DATA IN THIS EXERCISE:

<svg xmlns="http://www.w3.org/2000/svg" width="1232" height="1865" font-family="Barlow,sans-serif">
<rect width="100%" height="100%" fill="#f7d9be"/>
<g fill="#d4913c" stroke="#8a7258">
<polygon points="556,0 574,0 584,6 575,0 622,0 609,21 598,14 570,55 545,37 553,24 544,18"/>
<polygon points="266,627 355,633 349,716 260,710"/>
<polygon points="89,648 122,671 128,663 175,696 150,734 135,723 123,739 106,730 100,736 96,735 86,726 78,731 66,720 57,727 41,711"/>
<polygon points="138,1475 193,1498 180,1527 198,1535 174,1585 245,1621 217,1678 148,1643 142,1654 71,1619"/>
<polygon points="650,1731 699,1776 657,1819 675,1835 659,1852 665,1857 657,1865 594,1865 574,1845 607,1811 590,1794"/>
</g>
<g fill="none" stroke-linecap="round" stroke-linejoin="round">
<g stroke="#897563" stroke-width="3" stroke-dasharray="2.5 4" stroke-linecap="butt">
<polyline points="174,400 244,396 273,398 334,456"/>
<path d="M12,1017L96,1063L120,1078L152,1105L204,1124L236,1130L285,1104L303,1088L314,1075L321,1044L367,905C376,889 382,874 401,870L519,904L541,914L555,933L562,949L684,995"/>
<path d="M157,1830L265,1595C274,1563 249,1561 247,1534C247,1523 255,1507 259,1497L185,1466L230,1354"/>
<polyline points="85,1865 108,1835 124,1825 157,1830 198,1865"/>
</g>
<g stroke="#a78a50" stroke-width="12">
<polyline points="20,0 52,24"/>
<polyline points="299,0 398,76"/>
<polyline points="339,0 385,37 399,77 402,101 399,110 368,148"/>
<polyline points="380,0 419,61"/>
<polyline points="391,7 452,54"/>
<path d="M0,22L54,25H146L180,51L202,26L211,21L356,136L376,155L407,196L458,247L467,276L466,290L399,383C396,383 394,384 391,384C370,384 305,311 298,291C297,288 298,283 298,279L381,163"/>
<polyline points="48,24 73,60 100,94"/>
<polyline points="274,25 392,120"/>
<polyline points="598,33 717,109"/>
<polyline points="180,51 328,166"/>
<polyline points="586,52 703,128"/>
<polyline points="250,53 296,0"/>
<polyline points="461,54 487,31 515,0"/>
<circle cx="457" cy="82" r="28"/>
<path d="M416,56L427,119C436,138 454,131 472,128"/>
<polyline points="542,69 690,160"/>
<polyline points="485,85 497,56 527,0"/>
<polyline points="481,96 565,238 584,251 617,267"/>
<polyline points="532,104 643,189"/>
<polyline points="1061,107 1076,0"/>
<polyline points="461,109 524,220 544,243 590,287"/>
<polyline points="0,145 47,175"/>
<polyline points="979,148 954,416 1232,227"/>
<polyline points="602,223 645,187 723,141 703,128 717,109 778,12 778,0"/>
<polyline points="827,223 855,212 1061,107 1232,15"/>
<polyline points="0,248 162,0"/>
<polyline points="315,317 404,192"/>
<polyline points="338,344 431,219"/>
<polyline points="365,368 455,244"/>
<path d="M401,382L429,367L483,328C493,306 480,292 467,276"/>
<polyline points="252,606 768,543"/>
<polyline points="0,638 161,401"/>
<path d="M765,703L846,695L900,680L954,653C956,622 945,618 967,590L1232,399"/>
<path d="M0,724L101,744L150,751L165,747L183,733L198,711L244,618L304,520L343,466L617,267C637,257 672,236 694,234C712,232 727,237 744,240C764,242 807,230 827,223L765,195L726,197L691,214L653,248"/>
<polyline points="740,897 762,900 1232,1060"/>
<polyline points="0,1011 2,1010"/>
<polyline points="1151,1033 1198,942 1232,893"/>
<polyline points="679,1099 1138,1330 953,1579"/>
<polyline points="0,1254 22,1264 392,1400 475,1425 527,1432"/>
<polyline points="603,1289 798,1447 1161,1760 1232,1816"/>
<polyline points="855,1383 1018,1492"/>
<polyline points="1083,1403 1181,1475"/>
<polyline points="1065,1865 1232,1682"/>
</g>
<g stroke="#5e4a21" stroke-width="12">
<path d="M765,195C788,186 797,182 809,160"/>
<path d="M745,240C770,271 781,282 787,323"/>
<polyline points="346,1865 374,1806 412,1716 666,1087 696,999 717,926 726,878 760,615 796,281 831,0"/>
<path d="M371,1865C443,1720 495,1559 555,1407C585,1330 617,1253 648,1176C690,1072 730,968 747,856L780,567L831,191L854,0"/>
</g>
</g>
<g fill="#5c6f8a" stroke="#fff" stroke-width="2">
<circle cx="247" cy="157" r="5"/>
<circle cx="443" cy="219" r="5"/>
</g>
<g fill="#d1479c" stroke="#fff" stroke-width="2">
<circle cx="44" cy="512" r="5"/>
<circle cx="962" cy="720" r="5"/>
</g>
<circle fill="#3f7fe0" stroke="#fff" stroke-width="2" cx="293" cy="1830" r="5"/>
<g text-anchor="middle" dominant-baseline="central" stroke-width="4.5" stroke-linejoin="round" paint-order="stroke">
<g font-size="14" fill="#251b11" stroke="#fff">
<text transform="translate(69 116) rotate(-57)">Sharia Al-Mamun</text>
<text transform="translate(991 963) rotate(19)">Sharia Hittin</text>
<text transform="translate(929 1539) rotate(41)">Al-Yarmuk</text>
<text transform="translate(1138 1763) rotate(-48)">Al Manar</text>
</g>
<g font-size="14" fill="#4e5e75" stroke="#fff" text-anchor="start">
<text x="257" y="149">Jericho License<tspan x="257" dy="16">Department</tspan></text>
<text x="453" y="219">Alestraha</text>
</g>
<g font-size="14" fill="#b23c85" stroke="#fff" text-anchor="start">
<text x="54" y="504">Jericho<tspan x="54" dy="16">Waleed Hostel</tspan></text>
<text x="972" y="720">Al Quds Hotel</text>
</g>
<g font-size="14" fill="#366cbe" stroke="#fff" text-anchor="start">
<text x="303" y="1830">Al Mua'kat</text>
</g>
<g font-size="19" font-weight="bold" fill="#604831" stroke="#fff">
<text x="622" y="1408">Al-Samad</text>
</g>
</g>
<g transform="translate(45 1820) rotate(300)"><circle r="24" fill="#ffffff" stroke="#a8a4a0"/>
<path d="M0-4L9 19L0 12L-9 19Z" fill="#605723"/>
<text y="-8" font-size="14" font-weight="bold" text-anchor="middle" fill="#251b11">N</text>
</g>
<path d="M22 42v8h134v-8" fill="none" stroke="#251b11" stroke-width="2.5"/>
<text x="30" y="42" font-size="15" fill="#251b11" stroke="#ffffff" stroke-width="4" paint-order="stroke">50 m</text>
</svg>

ACTION ITEM: Give a word-for-word copy of the records.

COMPLETED EXERCISE:
<svg xmlns="http://www.w3.org/2000/svg" width="1232" height="1865" font-family="Barlow,sans-serif">
<rect width="100%" height="100%" fill="#f7d9be"/>
<g fill="#d4913c" stroke="#8a7258">
<polygon points="556,0 574,0 584,6 575,0 622,0 609,21 598,14 570,55 545,37 553,24 544,18"/>
<polygon points="266,627 355,633 349,716 260,710"/>
<polygon points="89,648 122,671 128,663 175,696 150,734 135,723 123,739 106,730 100,736 96,735 86,726 78,731 66,720 57,727 41,711"/>
<polygon points="138,1475 193,1498 180,1527 198,1535 174,1585 245,1621 217,1678 148,1643 142,1654 71,1619"/>
<polygon points="650,1731 699,1776 657,1819 675,1835 659,1852 665,1857 657,1865 594,1865 574,1845 607,1811 590,1794"/>
</g>
<g fill="none" stroke-linecap="round" stroke-linejoin="round">
<g stroke="#897563" stroke-width="3" stroke-dasharray="2.5 4" stroke-linecap="butt">
<polyline points="174,400 244,396 273,398 334,456"/>
<path d="M12,1017L96,1063L120,1078L152,1105L204,1124L236,1130L285,1104L303,1088L314,1075L321,1044L367,905C376,889 382,874 401,870L519,904L541,914L555,933L562,949L684,995"/>
<path d="M157,1830L265,1595C274,1563 249,1561 247,1534C247,1523 255,1507 259,1497L185,1466L230,1354"/>
<polyline points="85,1865 108,1835 124,1825 157,1830 198,1865"/>
</g>
<g stroke="#a78a50" stroke-width="12">
<polyline points="20,0 52,24"/>
<polyline points="299,0 398,76"/>
<polyline points="339,0 385,37 399,77 402,101 399,110 368,148"/>
<polyline points="380,0 419,61"/>
<polyline points="391,7 452,54"/>
<path d="M0,22L54,25H146L180,51L202,26L211,21L356,136L376,155L407,196L458,247L467,276L466,290L399,383C396,383 394,384 391,384C370,384 305,311 298,291C297,288 298,283 298,279L381,163"/>
<polyline points="48,24 73,60 100,94"/>
<polyline points="274,25 392,120"/>
<polyline points="598,33 717,109"/>
<polyline points="180,51 328,166"/>
<polyline points="586,52 703,128"/>
<polyline points="250,53 296,0"/>
<polyline points="461,54 487,31 515,0"/>
<circle cx="457" cy="82" r="28"/>
<path d="M416,56L427,119C436,138 454,131 472,128"/>
<polyline points="542,69 690,160"/>
<polyline points="485,85 497,56 527,0"/>
<polyline points="481,96 565,238 584,251 617,267"/>
<polyline points="532,104 643,189"/>
<polyline points="1061,107 1076,0"/>
<polyline points="461,109 524,220 544,243 590,287"/>
<polyline points="0,145 47,175"/>
<polyline points="979,148 954,416 1232,227"/>
<polyline points="602,223 645,187 723,141 703,128 717,109 778,12 778,0"/>
<polyline points="827,223 855,212 1061,107 1232,15"/>
<polyline points="0,248 162,0"/>
<polyline points="315,317 404,192"/>
<polyline points="338,344 431,219"/>
<polyline points="365,368 455,244"/>
<path d="M401,382L429,367L483,328C493,306 480,292 467,276"/>
<polyline points="252,606 768,543"/>
<polyline points="0,638 161,401"/>
<path d="M765,703L846,695L900,680L954,653C956,622 945,618 967,590L1232,399"/>
<path d="M0,724L101,744L150,751L165,747L183,733L198,711L244,618L304,520L343,466L617,267C637,257 672,236 694,234C712,232 727,237 744,240C764,242 807,230 827,223L765,195L726,197L691,214L653,248"/>
<polyline points="740,897 762,900 1232,1060"/>
<polyline points="0,1011 2,1010"/>
<polyline points="1151,1033 1198,942 1232,893"/>
<polyline points="679,1099 1138,1330 953,1579"/>
<polyline points="0,1254 22,1264 392,1400 475,1425 527,1432"/>
<polyline points="603,1289 798,1447 1161,1760 1232,1816"/>
<polyline points="855,1383 1018,1492"/>
<polyline points="1083,1403 1181,1475"/>
<polyline points="1065,1865 1232,1682"/>
</g>
<g stroke="#5e4a21" stroke-width="12">
<path d="M765,195C788,186 797,182 809,160"/>
<path d="M745,240C770,271 781,282 787,323"/>
<polyline points="346,1865 374,1806 412,1716 666,1087 696,999 717,926 726,878 760,615 796,281 831,0"/>
<path d="M371,1865C443,1720 495,1559 555,1407C585,1330 617,1253 648,1176C690,1072 730,968 747,856L780,567L831,191L854,0"/>
</g>
</g>
<g fill="#5c6f8a" stroke="#fff" stroke-width="2">
<circle cx="247" cy="157" r="5"/>
<circle cx="443" cy="219" r="5"/>
</g>
<g fill="#d1479c" stroke="#fff" stroke-width="2">
<circle cx="44" cy="512" r="5"/>
<circle cx="962" cy="720" r="5"/>
</g>
<circle fill="#3f7fe0" stroke="#fff" stroke-width="2" cx="293" cy="1830" r="5"/>
<g text-anchor="middle" dominant-baseline="central" stroke-width="4.5" stroke-linejoin="round" paint-order="stroke">
<g font-size="14" fill="#251b11" stroke="#fff">
<text transform="translate(69 116) rotate(-57)">Sharia Al-Mamun</text>
<text transform="translate(991 963) rotate(19)">Sharia Hittin</text>
<text transform="translate(929 1539) rotate(41)">Al-Yarmuk</text>
<text transform="translate(1138 1763) rotate(-48)">Al Manar</text>
</g>
<g font-size="14" fill="#4e5e75" stroke="#fff" text-anchor="start">
<text x="257" y="149">Jericho License<tspan x="257" dy="16">Department</tspan></text>
<text x="453" y="219">Alestraha</text>
</g>
<g font-size="14" fill="#b23c85" stroke="#fff" text-anchor="start">
<text x="54" y="504">Jericho<tspan x="54" dy="16">Waleed Hostel</tspan></text>
<text x="972" y="720">Al Quds Hotel</text>
</g>
<g font-size="14" fill="#366cbe" stroke="#fff" text-anchor="start">
<text x="303" y="1830">Al Mua'kat</text>
</g>
<g font-size="19" font-weight="bold" fill="#604831" stroke="#fff">
<text x="622" y="1408">Al-Samad</text>
</g>
</g>
<g transform="translate(45 1820) rotate(300)"><circle r="24" fill="#ffffff" stroke="#a8a4a0"/>
<path d="M0-4L9 19L0 12L-9 19Z" fill="#605723"/>
<text y="-8" font-size="14" font-weight="bold" text-anchor="middle" fill="#251b11">N</text>
</g>
<path d="M22 42v8h134v-8" fill="none" stroke="#251b11" stroke-width="2.5"/>
<text x="30" y="42" font-size="15" fill="#251b11" stroke="#ffffff" stroke-width="4" paint-order="stroke">50 m</text>
</svg>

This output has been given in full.